Everything comes packaged as snaps, making OpenStack fully decoupled from the underlying operating system (OS). MicroK8s is used to bootstrap the Kubernetes substrate. MicroStack itself was already available in the snap format, providing cloud management and governance services, with a new snap package for the data plane functions.

You can test it now

As mentioned above, a beta release of the K8s-native edition is already out, and you can test it right now. The current version of the tool uses Yoga OpenStack and is limited to installing the cloud in a single-node mode, but this is already suitable for many cases like developing, education, training, test environments, PoCs, personal cloud, edge computing, labs, CI pipelines, integration and API tests, and much more.

To test it, first, you need a bare metal machine or a VM with enough resources and running Ubuntu 22.04 LTS. If you use a VM, make sure to enable nested virtualisation; otherwise, you will not be able to spawn cloud instances. The following steps are very high level, and they assume you already have some knowledge about OpenStack. Please refer to our official introduction guide for more information about OpenStack, its architecture and services.

Installing K8s-native MicroStack

There are two approaches for installing K8s-native MicroStack. For a simple and streamlined installation, you can run a script that will do most of the installation for you. In this blog, we’re going to use this method. You can also refer to my YT video for the more advanced scenario.
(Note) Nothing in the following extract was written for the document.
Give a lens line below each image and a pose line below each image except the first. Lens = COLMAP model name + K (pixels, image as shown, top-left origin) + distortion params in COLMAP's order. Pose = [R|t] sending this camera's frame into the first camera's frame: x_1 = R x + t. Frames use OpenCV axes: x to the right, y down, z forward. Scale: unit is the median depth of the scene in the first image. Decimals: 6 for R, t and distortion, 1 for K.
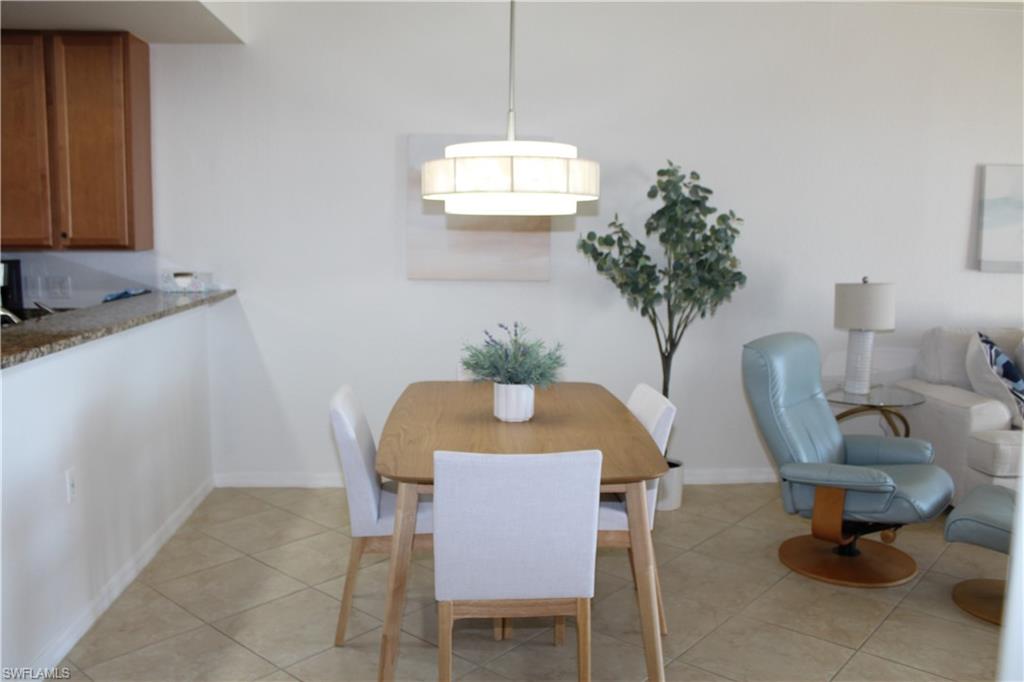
lens RADIAL K [[853.8, 0, 516.9], [0, 853.8, 343.4], [0, 0, 1]] dist [-0.162306, 0.164069]
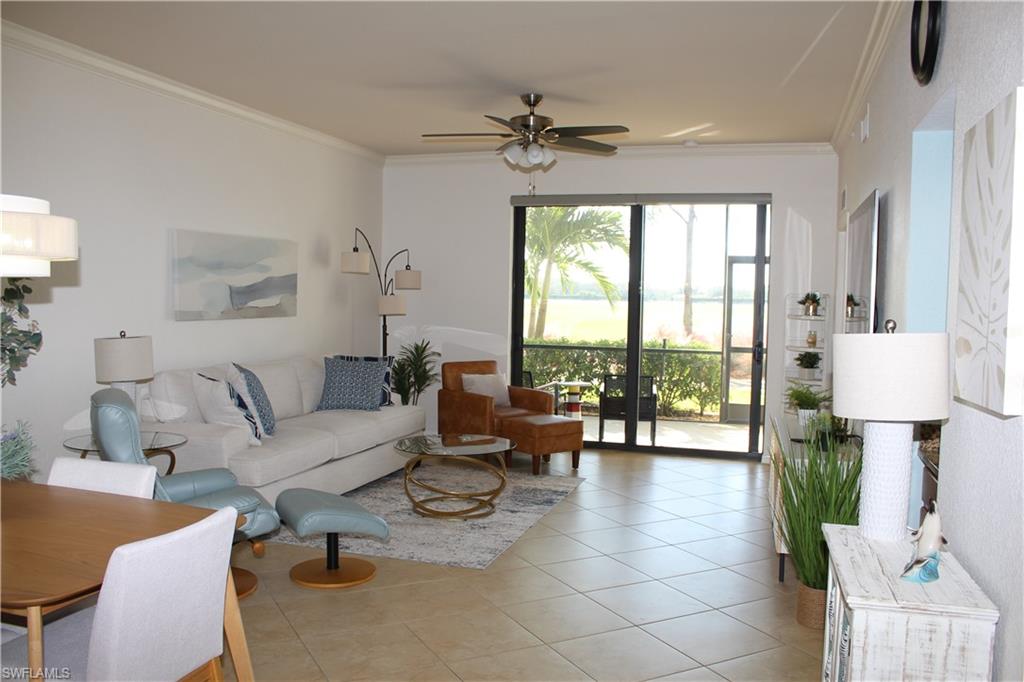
lens RADIAL K [[853.8, 0, 516.9], [0, 853.8, 343.4], [0, 0, 1]] dist [-0.162306, 0.164069]
pose [[0.378101, -0.061794, 0.923700, -0.399496], [0.112523, 0.993440, 0.020400, -0.031517], [-0.918900, 0.096224, 0.382574, 0.142267]]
For the easy way, run the following commands:

sudo snap install microstack --channel sunbeam/beta 
microstack install-script | bash -x

The installation script takes a while to finish. Once it completes, Openstack is already installed, and you can access the dashboard (Horizon) on your local web browser. To find out what the URL for the dashboard is, take a look at the status for the dashboard charm:

juju status -m openstack horizon

Alternatively, you can source the RC file to use the command line:

source demo_openrc

If you want to go with a more detailed approach where you manually execute each step, check what you are doing and learn more in the process, I encourage you to watch my video and read the official tutorial on our discourse page.

Conclusion

OpenStack adoption has been greatly facilitated with on-rails solutions like MicroStack. MicroStack K8s-native edition is a new and revamped tool that builds on top of what MicroStack used to provide in the past. It is a new project, already in beta, but very promising and definitely worth keeping your eyes on for the next few months. How about having some fun trying it out?